What is required: Report every row below that contains the string "Biobizz", copying each such row in full.

Exercise data:
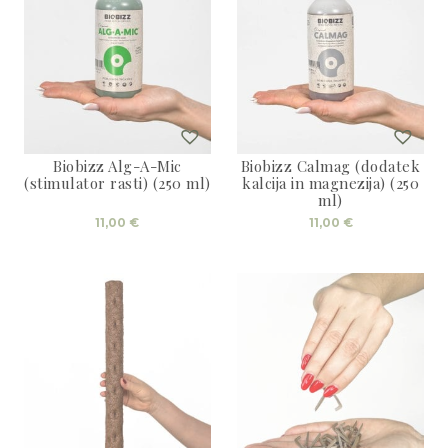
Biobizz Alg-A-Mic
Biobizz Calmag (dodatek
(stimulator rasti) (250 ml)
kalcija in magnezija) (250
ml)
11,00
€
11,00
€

--

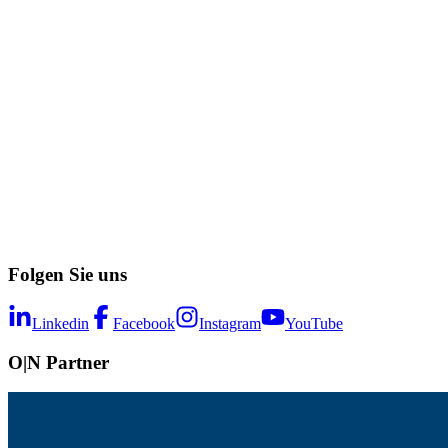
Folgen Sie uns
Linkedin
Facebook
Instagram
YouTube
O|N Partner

Solution to the exercise:
Biobizz Alg-A-Mic
Biobizz Calmag (dodatek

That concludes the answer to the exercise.